Following politics back in Oz and watching what the Politicians have been/are doing to the country over the past few decades, I do not see much difference between here and there at this point in time, part of the reason I decided to come here to live, couldn't be any worse here, and hopefully here will get better here over time, where as imho Oz will continue to deteriorate into a sh*t hole country with little to no future for the citizens there unless something changes drastically with what is on offer for upcoming elections, and I really do not hold any hope in that department...
When I saw the topic, I thought posted in wrong place. Talk about intelligence and marriage in same topic ? lol
My personal experience is the other way around. I had to drop from college for obvious reasons in early 80s and spent a couple of years looking for "opportunities" to go back, met somebody who promised to help which ended up with me becoming an unmarried mother. By mid 80s some of my neighbors were headed for Japan as "entertainers". Hating the reputation, I tried harder to stay but eventually joined the group and got a six-month contract where I met my Japanese husband who said he divorced his Japanese wife for 18 years-"been single for two years now", he said. The reason for the divorce was according to him, he felt like he lost his 'position/standing/power' in the household when the children of his wife from a previous marriage grew up. His wife's uterus was removed due to some disease so they don't have children of their own. He was telling the truth except the divorce part. I went home after the contract, he followed a month later, came again two months later with the documents needed to marry me. This was when I found out that he divorced his wife so he can marry me.
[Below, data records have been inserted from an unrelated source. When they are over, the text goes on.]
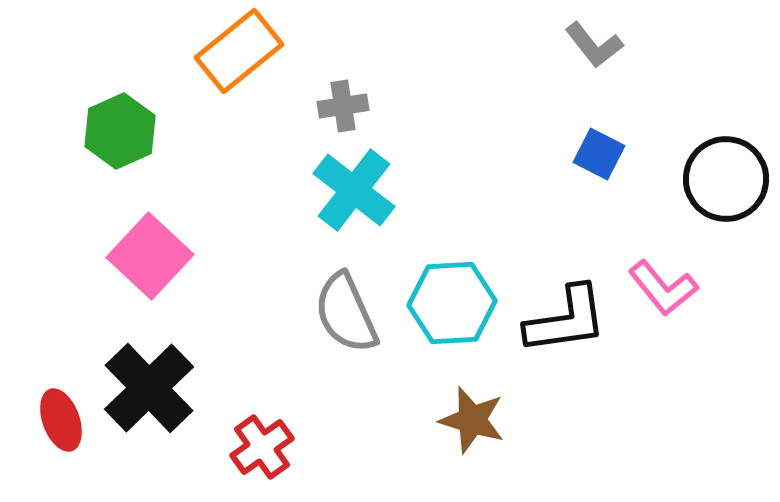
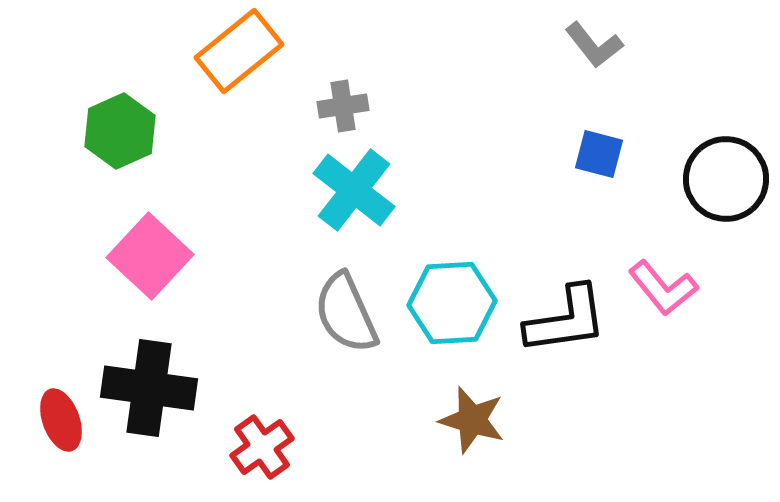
blue square: rotated 12 degrees counterclockwise
black cross: rotated 38 degrees counterclockwise
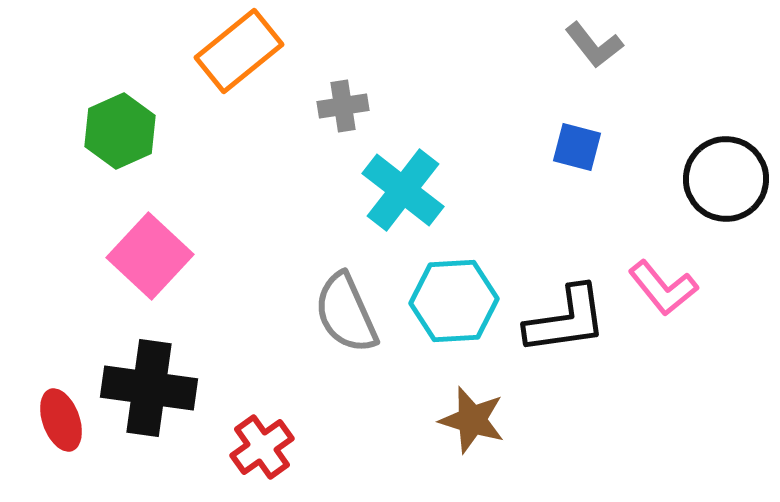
blue square: moved 22 px left, 7 px up
cyan cross: moved 49 px right
cyan hexagon: moved 2 px right, 2 px up
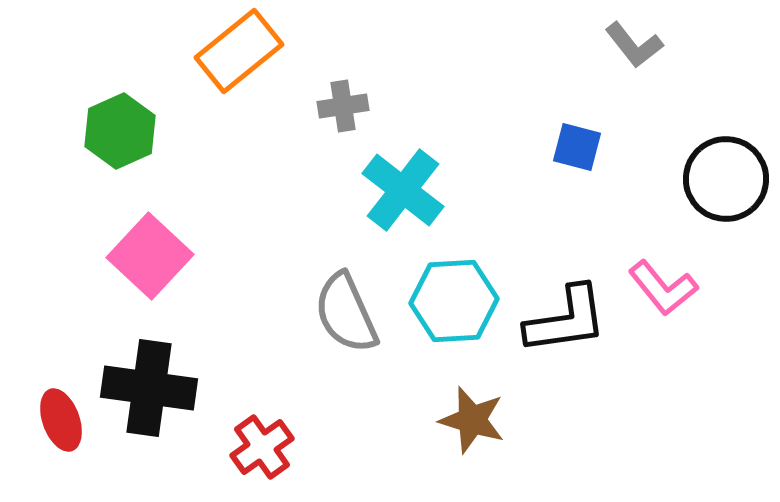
gray L-shape: moved 40 px right
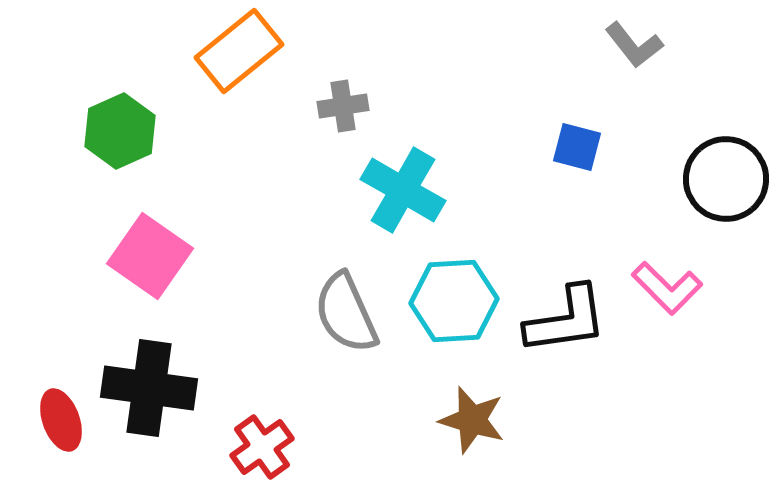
cyan cross: rotated 8 degrees counterclockwise
pink square: rotated 8 degrees counterclockwise
pink L-shape: moved 4 px right; rotated 6 degrees counterclockwise
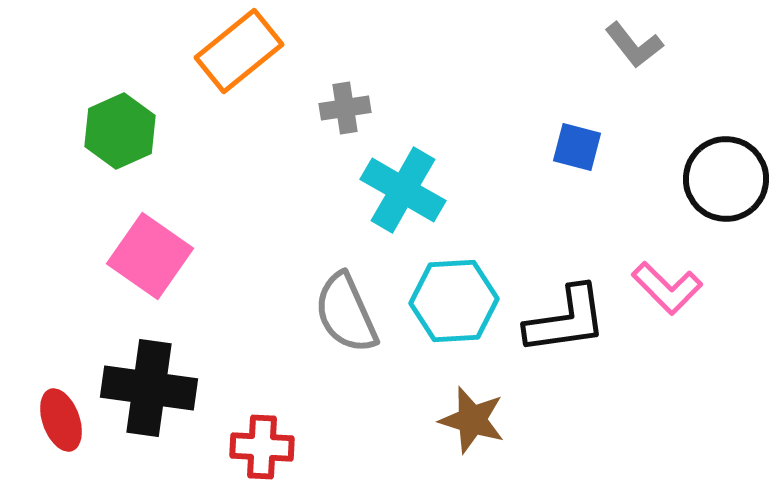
gray cross: moved 2 px right, 2 px down
red cross: rotated 38 degrees clockwise
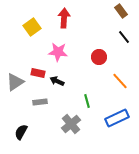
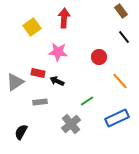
green line: rotated 72 degrees clockwise
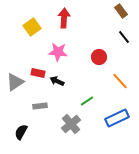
gray rectangle: moved 4 px down
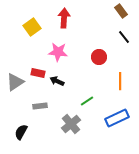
orange line: rotated 42 degrees clockwise
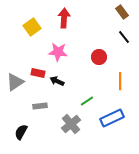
brown rectangle: moved 1 px right, 1 px down
blue rectangle: moved 5 px left
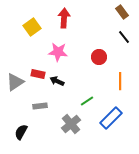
red rectangle: moved 1 px down
blue rectangle: moved 1 px left; rotated 20 degrees counterclockwise
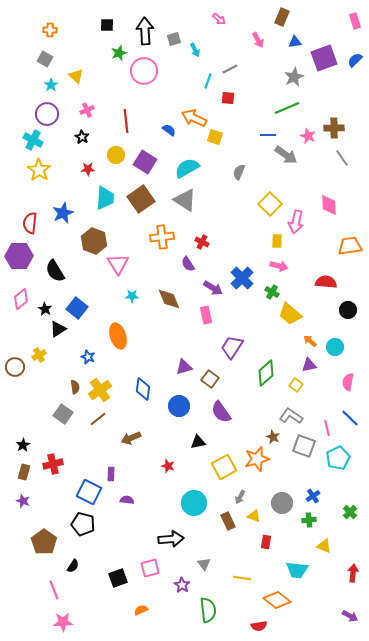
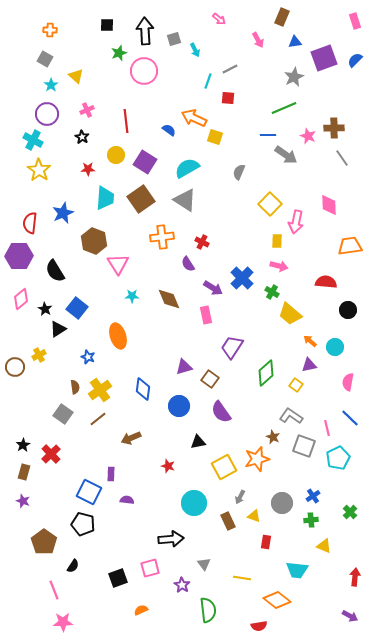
green line at (287, 108): moved 3 px left
red cross at (53, 464): moved 2 px left, 10 px up; rotated 30 degrees counterclockwise
green cross at (309, 520): moved 2 px right
red arrow at (353, 573): moved 2 px right, 4 px down
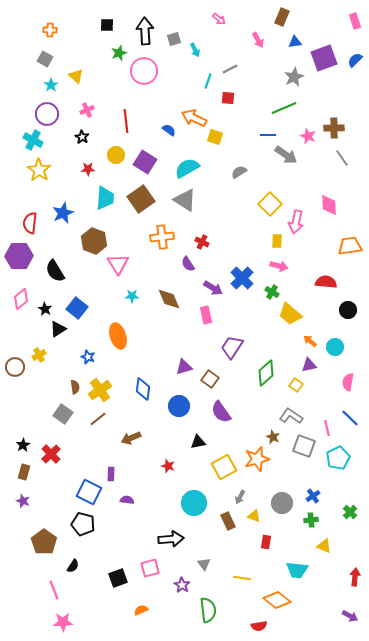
gray semicircle at (239, 172): rotated 35 degrees clockwise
He thought I wouldn't know because all the documents were in Japanese and the local judge married us anyway, but then the Japanese Embassy told us that we can't be married unless they check all his documents and print an English version so we had to start all over again. To make the story short, even though how much I tried, helping him at his construction business-cutting metals, twisting bolts, painting climbing up at construction sites though it was safe, it was hard during the winter months. A hard working man, I wished my father was like him...my mother was the most industrious person in our family. That's why I admired him and fell in love but it took him 12 years to finally realize that. No, there was no physical abuse, harsh words, controlling attitude, cheating, which he gets away by refering to work stuff--like when he takes his customers to bars, hav fun all night, getting home drunk, waking up the kids. Anyway, I left after 17 years because of the fear of being away from my two girls with him. How much more pain it would be to do it the second time around. I worked 78 hours/week, managed to keep myself until he filed a divorce seven years after I left. Wait, am I off topic now!?